Die aus pfälzischer Mundart destillierten Sprachbilder Fritschs spiegelt der Regisseur in Ekeltableaus einer karnevalistisch aufgekratzten Albtraumrevue – ein paar entblößte Gemächte haben die Thalia-Verwantwortlichen unnötigerweise bewogen, das Stück erst ab 18 freizugeben. Gleich im Foyer empfangen den Besucher salatwiederkäuende Schauspieler, Blut fließt literweise, KZ-Häftlinge werden in Erdbeermarmelade ertränkt, Zehen mit der Zange abgerissen. Doch wirken die vertrauten Kresnik-Tricks frisch, weil die Ratlosigkeit darüber, wie Menschen dies alles einander antun können, auch nach mehr als 30 Jahren noch ganz authentisch ist. Dazwischen gibt es im klaustrophobischen Holzkäfigbühnenbild Martin Zehetgrubers auch bisher ungesehene Visionen: Der Felsregen, der auf die Häftlinge im Steinbruch niedersplittert, der Monolog einer rätselhaften Quasimodogestalt kopfüber unter dem Thalia-Bühnenhimmel.

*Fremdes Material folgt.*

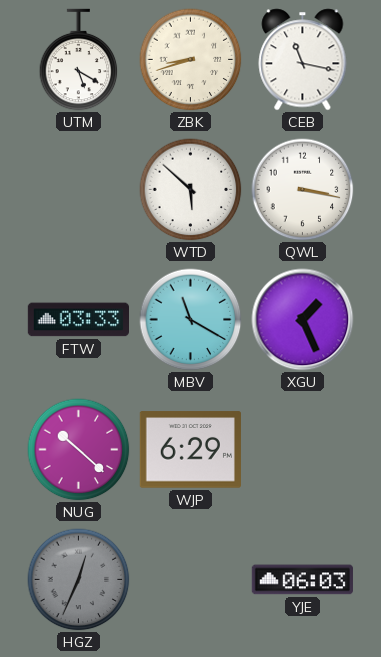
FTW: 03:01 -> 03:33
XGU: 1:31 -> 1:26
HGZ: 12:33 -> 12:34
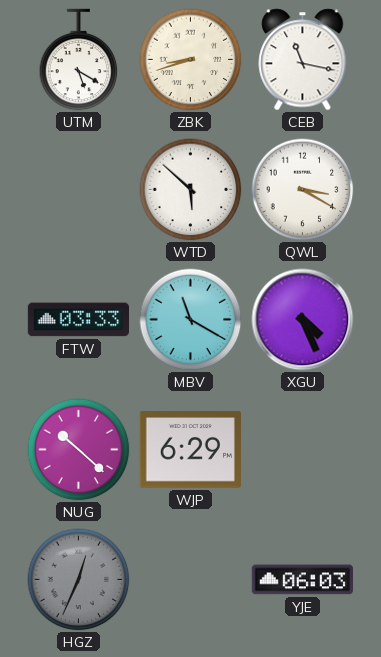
QWL: 3:17 -> 3:20
XGU: 1:26 -> 4:26
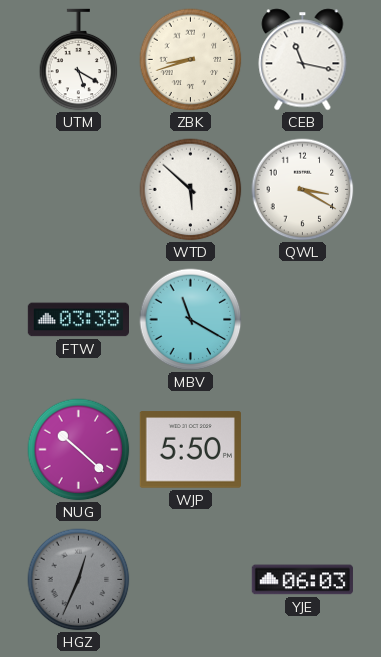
FTW: 03:33 -> 03:38
XGU: 4:26 -> none
WJP: 6:29 -> 5:50
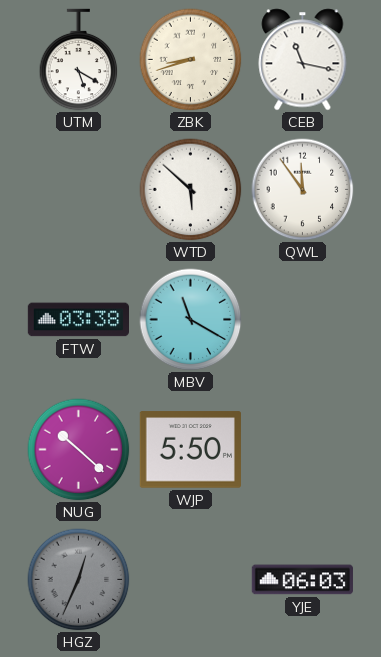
QWL: 3:20 -> 11:54
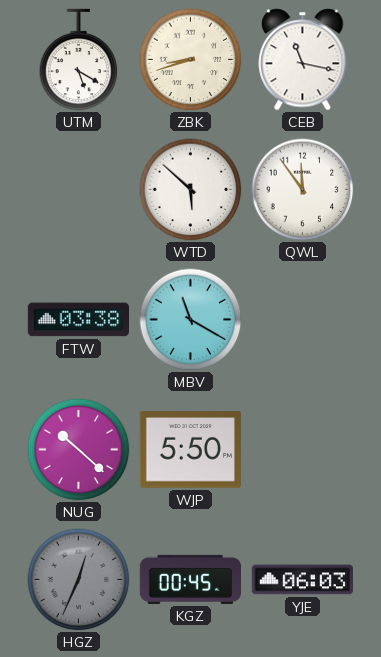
KGZ: none -> 00:45
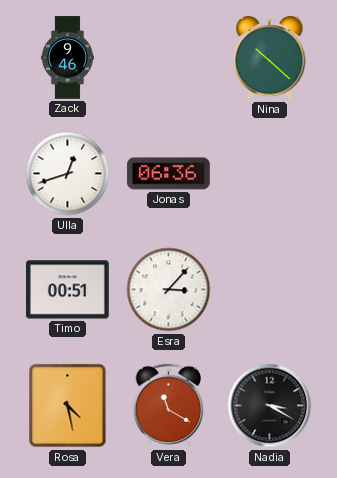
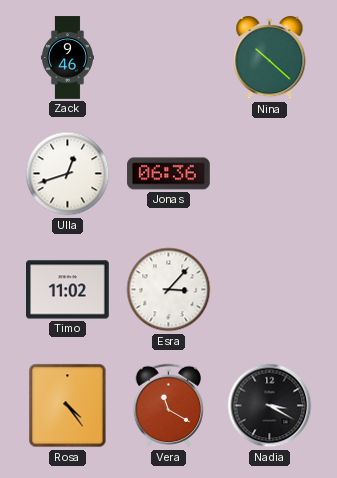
Timo: 00:51 -> 11:02
Rosa: 4:28 -> 4:24
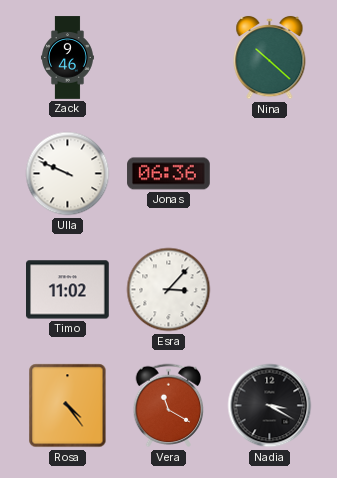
Ulla: 12:42 -> 9:49
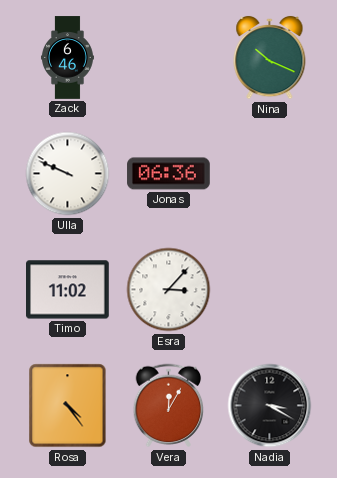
Zack: 9:46 -> 6:46
Nina: 10:22 -> 10:19
Vera: 11:20 -> 12:05
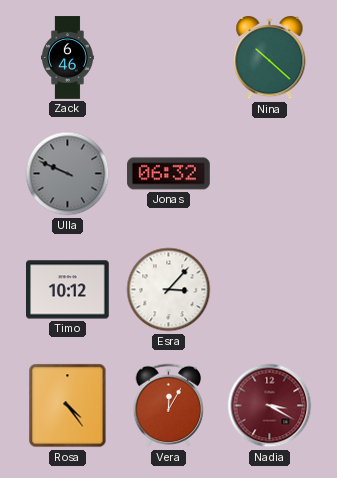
Nina: 10:19 -> 10:22
Ulla dial: white -> grey
Jonas: 06:36 -> 06:32
Timo: 11:02 -> 10:12
Nadia dial: black -> burgundy
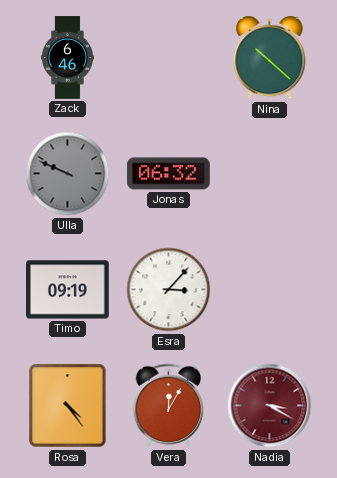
Timo: 10:12 -> 09:19
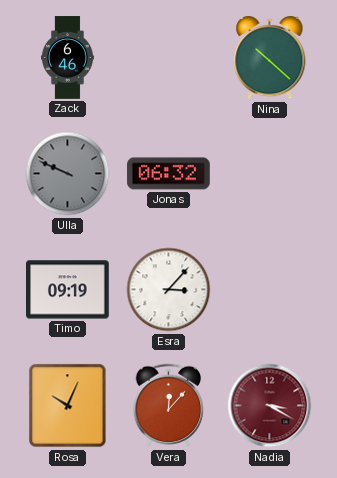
Rosa: 4:24 -> 10:04
Vera: 12:05 -> 12:07
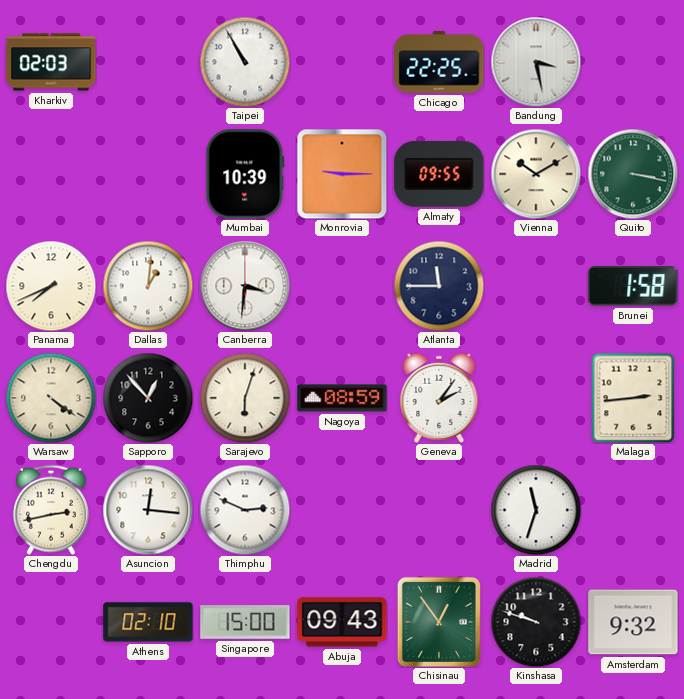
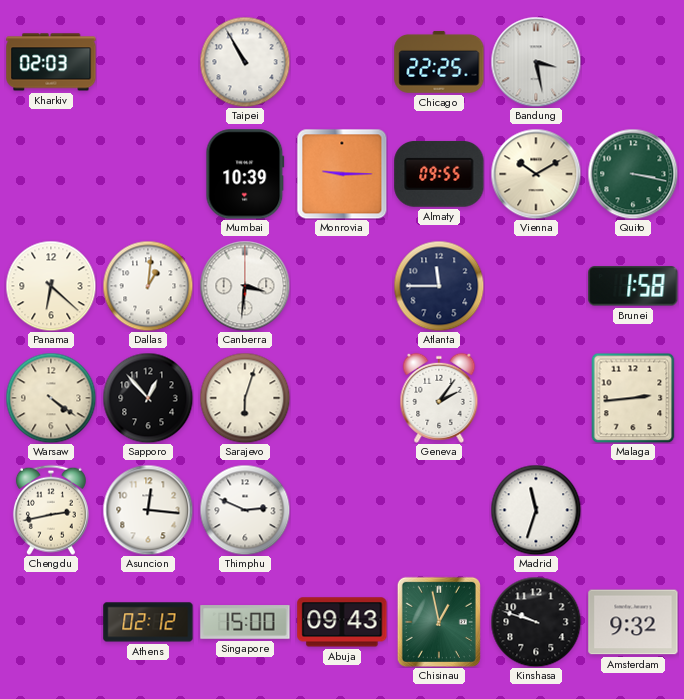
Panama: 7:41 -> 6:22
Nagoya: 08:59 -> none
Athens: 02:10 -> 02:12
Chisinau: 12:54 -> 12:58
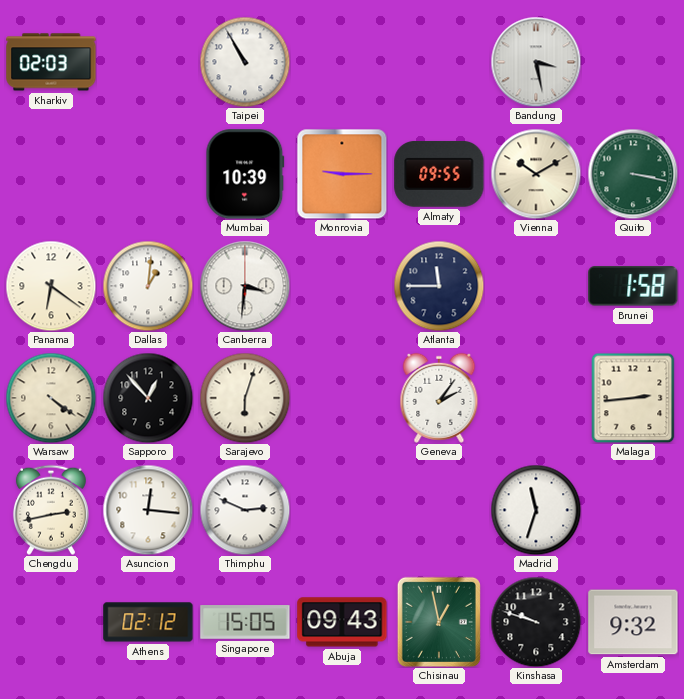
Chicago: 22:25 -> none
Panama: 6:22 -> 6:21
Singapore: 15:00 -> 15:05
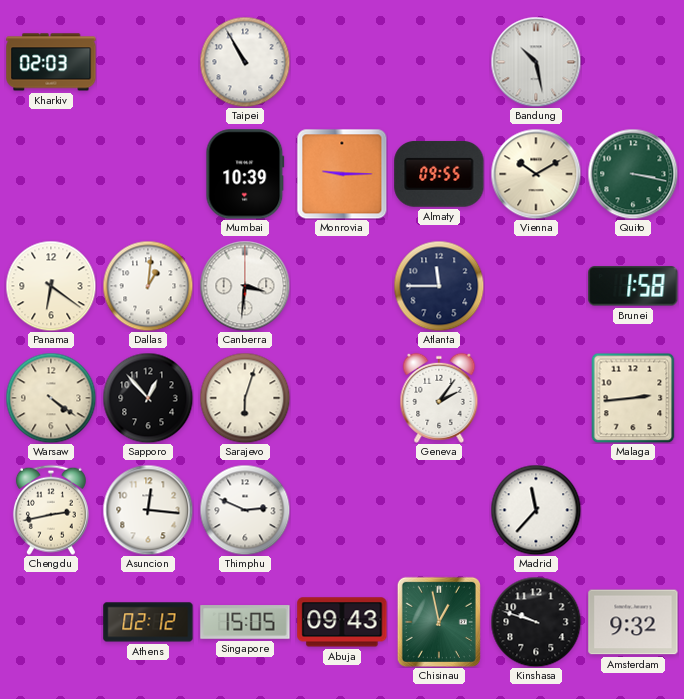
Bandung: 3:28 -> 10:28
Madrid: 11:33 -> 11:37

 Das Totem in dieser Geisterbeschwörung ist der Gartenzwerg. Gartenzwergmützen tragen die Mörder ebenso wie ihre Opfer, einmal wird ein riesiger grinsender Gnom auf die Bühne gehievt, dessen Bauch die Akteure entsteigen. Der Gartenzwerg ist hier kein freundlicher Wichtel, sondern ein Dämon, der aus der deutschen Erde sprießt, die vergessene und verdrängte Leichen birgt.